Phasors and Complex Power
A phasor is another name for a complex number. We use them because they make time-domain calculations easier. However, when you're talking about power, you can't have any stray \( j \)'s floating around. Otherwise, you don't know how much power you're dissipating, and how much you think we're dissipating because we're using complex numbers. So you take the real part of these complex numbers to get the real sinusoid you want. In other words, if you have a voltage function in the complex plane \( V = V_{\text{max}} e^{j \theta}, \) you take the real part of it to go back to the time domain, that is, \( V(t) = \text{Re}\{V_{\text{max}} e^{j \theta}\} = V_{\text{max}} \cos(\omega t + \theta) \).
The most general formulation of power, at least in the field of power engineering, is \[ S = V I^*, \] where \( S \) is called the apparent power, and \( V \) and \( I \) retain their usual definitions.
You might be wondering where the little star (*) came from. It represents the complex conjugate. We use that to ensure that we keep our definitions consistent across real and complex power values. The complex conjugate of a number has the same magnitude, but its phase angle is opposite in sign.
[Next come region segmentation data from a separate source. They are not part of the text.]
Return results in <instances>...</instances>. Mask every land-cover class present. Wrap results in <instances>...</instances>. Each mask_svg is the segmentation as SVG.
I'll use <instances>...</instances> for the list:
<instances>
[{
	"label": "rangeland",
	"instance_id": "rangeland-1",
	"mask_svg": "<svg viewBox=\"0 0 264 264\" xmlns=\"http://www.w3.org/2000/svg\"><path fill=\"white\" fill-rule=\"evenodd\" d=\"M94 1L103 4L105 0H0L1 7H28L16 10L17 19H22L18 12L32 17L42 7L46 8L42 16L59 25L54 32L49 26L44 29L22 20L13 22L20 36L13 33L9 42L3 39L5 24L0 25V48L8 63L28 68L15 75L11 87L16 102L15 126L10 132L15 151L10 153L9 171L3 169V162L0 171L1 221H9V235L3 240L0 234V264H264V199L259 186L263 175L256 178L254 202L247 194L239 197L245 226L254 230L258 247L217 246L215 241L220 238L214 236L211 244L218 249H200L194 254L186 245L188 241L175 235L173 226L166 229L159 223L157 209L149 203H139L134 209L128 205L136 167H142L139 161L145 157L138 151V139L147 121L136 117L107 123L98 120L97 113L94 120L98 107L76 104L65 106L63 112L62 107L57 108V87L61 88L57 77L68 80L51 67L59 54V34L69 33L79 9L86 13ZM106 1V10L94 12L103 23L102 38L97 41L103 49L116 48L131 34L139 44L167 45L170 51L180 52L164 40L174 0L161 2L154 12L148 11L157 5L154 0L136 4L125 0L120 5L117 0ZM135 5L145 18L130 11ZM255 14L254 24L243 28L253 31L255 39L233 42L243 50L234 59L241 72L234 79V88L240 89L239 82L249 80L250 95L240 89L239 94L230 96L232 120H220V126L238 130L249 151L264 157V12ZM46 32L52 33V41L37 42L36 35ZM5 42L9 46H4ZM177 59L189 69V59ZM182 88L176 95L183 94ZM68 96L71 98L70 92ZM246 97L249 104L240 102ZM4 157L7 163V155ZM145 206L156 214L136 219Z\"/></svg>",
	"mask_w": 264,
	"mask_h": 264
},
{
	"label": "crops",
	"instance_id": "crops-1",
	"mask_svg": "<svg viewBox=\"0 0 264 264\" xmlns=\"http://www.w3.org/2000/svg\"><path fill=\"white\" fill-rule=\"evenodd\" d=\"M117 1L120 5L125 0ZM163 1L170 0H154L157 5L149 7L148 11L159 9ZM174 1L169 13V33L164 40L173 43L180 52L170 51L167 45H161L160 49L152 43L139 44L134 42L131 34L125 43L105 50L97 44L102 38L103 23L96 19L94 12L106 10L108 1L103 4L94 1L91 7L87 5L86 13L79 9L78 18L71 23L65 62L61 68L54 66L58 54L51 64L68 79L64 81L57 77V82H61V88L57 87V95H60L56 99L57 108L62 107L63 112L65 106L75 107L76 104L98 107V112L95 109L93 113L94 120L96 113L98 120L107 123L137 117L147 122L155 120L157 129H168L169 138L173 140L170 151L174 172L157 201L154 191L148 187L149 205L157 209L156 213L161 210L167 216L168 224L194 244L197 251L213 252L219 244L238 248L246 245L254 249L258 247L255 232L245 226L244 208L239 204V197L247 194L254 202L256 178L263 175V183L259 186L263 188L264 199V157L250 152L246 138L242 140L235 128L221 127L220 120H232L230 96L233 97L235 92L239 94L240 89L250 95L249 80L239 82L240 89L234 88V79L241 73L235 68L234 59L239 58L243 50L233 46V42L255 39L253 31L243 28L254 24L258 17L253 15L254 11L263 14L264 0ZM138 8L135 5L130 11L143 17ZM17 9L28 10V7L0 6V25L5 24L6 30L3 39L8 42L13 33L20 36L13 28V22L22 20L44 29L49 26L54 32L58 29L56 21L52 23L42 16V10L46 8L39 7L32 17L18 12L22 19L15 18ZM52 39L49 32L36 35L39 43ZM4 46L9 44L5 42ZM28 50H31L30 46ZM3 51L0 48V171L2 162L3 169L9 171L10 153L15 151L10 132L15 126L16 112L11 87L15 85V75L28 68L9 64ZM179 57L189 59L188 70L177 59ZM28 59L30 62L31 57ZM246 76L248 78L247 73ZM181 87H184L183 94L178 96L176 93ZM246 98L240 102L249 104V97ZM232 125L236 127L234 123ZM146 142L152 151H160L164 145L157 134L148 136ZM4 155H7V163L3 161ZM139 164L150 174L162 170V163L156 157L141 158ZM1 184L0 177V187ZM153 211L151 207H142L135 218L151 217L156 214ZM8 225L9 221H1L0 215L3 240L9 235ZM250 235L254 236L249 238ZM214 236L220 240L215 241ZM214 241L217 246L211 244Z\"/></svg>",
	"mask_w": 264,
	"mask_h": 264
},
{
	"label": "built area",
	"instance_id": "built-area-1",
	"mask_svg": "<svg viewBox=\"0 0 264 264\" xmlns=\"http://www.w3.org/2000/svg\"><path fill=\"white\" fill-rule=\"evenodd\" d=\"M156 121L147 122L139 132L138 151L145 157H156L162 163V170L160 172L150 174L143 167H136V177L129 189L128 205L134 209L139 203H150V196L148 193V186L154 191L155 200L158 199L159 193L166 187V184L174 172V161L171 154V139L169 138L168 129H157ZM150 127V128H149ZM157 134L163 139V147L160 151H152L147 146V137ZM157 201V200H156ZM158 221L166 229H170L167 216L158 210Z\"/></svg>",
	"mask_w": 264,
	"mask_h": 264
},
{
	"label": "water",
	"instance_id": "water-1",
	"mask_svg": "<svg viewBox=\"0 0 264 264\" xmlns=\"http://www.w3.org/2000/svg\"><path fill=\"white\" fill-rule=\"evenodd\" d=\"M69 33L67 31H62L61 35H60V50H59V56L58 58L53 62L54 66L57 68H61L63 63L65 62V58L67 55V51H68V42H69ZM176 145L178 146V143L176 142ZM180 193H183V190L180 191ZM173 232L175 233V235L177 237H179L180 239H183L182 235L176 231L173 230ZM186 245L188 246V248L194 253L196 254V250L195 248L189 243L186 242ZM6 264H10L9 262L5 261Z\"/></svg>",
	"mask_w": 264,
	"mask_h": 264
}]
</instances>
We use the complex conjugate to keep our definitions consistent. If we define the phase angle of voltage to always lead current, we need to use the complex conjugate. In other words, we define the phase difference \( \theta \) between voltage and current as \( \theta = \phi_v - \phi_i \), where \( \phi_v \) is the phase angle of the voltage and \( \phi_i \) is the phase angle of the current. If you don't use the complex conjugate for calculating power, you get an incorrect phase. Suppose you know the phase angle of the current, \( \phi_i, \) and you want to calculate that current's power dissipation through an impedance \( Z \). The voltage across that impedance is \( Z I e^{j \phi_i} \), so the power dissipated in it is \( Z I^2 e^{j \phi_i} e^{j \phi_i} = Z I^2 e^{j 2 \phi_i} \). A current can't randomly add phase to itself theoretically, and it doesn't happen that way in real life either. So we use the complex conjugate. In fact, if you do use the complex conjugate, the power dissipated in that impedance would be \( Z I^2 e^{j \phi_i} e^{- j \phi_i} = Z I^2. \) That matches up with what you would expect from physics. (Source for complex conjugate explanation.)
So why use complex power? We use it to make sure we don't introduce unnecessary phase into power systems, because it's expensive to compensate for those phase differences.
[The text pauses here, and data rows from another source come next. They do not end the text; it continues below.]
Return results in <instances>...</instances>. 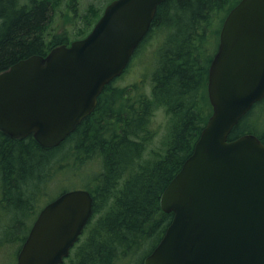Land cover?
Returning a JSON list of instances; mask_svg holds the SVG:
<instances>
[{
    "label": "water",
    "instance_id": "obj_1",
    "mask_svg": "<svg viewBox=\"0 0 264 264\" xmlns=\"http://www.w3.org/2000/svg\"><path fill=\"white\" fill-rule=\"evenodd\" d=\"M166 0H113L91 32L0 73V130L61 145L122 76ZM213 108L193 153L164 190L174 217L145 264H264V143L230 140L264 99V0H240L228 13L208 76ZM85 189L66 191L35 220L17 264H62L93 215Z\"/></svg>",
    "mask_w": 264,
    "mask_h": 264
},
{
    "label": "trees",
    "instance_id": "obj_2",
    "mask_svg": "<svg viewBox=\"0 0 264 264\" xmlns=\"http://www.w3.org/2000/svg\"><path fill=\"white\" fill-rule=\"evenodd\" d=\"M239 2L164 1L134 54L137 58L146 43L156 42L150 91L144 83L119 87L123 75L118 77L104 88L94 112L58 147L44 148L32 135L14 139L0 130V205H16V211L27 215L19 223L29 226L18 237L21 244L42 209L38 201L48 197L45 189L67 180L69 172L71 180L87 179L82 189L92 194L94 207L64 264H145L174 217L162 210V194L193 153L213 113L209 68L222 25ZM54 10L51 0H0V73L72 42L66 34L49 39ZM157 110L171 117V130L163 154L147 159L157 134ZM249 134L264 143V99L234 127L230 140ZM28 216L33 217L31 224ZM5 228H0V247L14 240V226Z\"/></svg>",
    "mask_w": 264,
    "mask_h": 264
},
{
    "label": "rangeland",
    "instance_id": "obj_3",
    "mask_svg": "<svg viewBox=\"0 0 264 264\" xmlns=\"http://www.w3.org/2000/svg\"><path fill=\"white\" fill-rule=\"evenodd\" d=\"M55 10L53 12V19L48 26L49 39L55 36L67 35L70 41L83 38L88 35V31L92 27L95 19L102 16L105 8L113 0H51ZM27 3V0H22ZM87 34V35H86ZM156 48L154 40L146 43L140 54L132 57L131 66L128 71L122 74L116 85L119 87L132 86L133 84L144 83L147 92L150 91L151 74L155 67V56H151ZM153 65V66H152ZM147 74V75H146ZM146 75V76H145ZM145 76V77H144ZM153 128L157 130V134L151 142V145L145 155V158L150 159L153 156L163 154L171 130V117L164 111L157 110ZM92 168V167H90ZM59 183L50 185L45 189L48 197H43L38 201L39 206L43 208L48 200L56 197L64 190L82 189L87 179L82 177L78 180H71V174L67 173V180L62 178ZM43 205V206H42ZM16 205L13 207H5L0 205V228L8 227V224L14 226L12 231L13 241L11 243L1 245L0 247V264H17V258L21 248V235L28 229V225L22 226L19 223L22 218L27 216L25 213H19ZM24 215V216H23ZM30 224L33 217L28 216ZM35 220V219H34ZM34 222V221H33ZM6 229V228H5ZM2 234V235H1ZM1 237L4 232L0 230ZM11 238V237H10Z\"/></svg>",
    "mask_w": 264,
    "mask_h": 264
},
{
    "label": "flooded vegetation",
    "instance_id": "obj_4",
    "mask_svg": "<svg viewBox=\"0 0 264 264\" xmlns=\"http://www.w3.org/2000/svg\"><path fill=\"white\" fill-rule=\"evenodd\" d=\"M43 209V208H42ZM41 209V210H42ZM40 210V211H41ZM40 211H39V213H40ZM39 213H38V215H39ZM38 215H37V217H38ZM93 216V215H92ZM37 217H36V219H37ZM35 219V220H36ZM91 219H92V217H91ZM35 220H34V222H35ZM34 222H33V224H34ZM33 224H32V226H33ZM32 228V227H31ZM31 230V229H30ZM30 232V231H29ZM29 234V233H28ZM28 236V235H27ZM27 238V237H26ZM26 240V239H25ZM25 242V241H24ZM23 242V243H24ZM23 243H22V245H23ZM78 243V242H77ZM77 243L74 245V247L71 249V252H70V255H69V257L71 256V254H72V252H73V250H74V248H75V246L77 245ZM22 245H21V248H22ZM21 248H20V250H21ZM69 257L68 258H65V260H64V262L62 263V264H64V263H67V261L69 260Z\"/></svg>",
    "mask_w": 264,
    "mask_h": 264
}]
</instances>
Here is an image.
The power triangle and power factor
The power triangle is useful for figuring out where phase differences are coming from. Do they act inductively (causing current to be slower than voltage, or lag voltage) or capacitively (causing current to be faster than voltage, or lead voltage)? What is the power factor? It's probably best to explain this through an image. The short answer to all these questions is: if you want good power transfer, force \( \theta = 0 \) by any means necessary. The rest is in the picture.
The maximum power transfer theorem
If you're going to power something with a circuit, you had better make sure you can supply the maximum amount of power to it that you can. This is where the concept of impedance matching shows up. Why do we call it "impedance matching"? It's because you have to match your load impedance to the Thévenin equivalent impedance of your circuit if you want maximum power transfer. Why is this? The derivation is below.
Bottom line. Know the power triangle relationships, why we use the complex conjugate, and the statement of the maximum power transfer theorem (\( Z_L = {Z_{Th}}^* \)).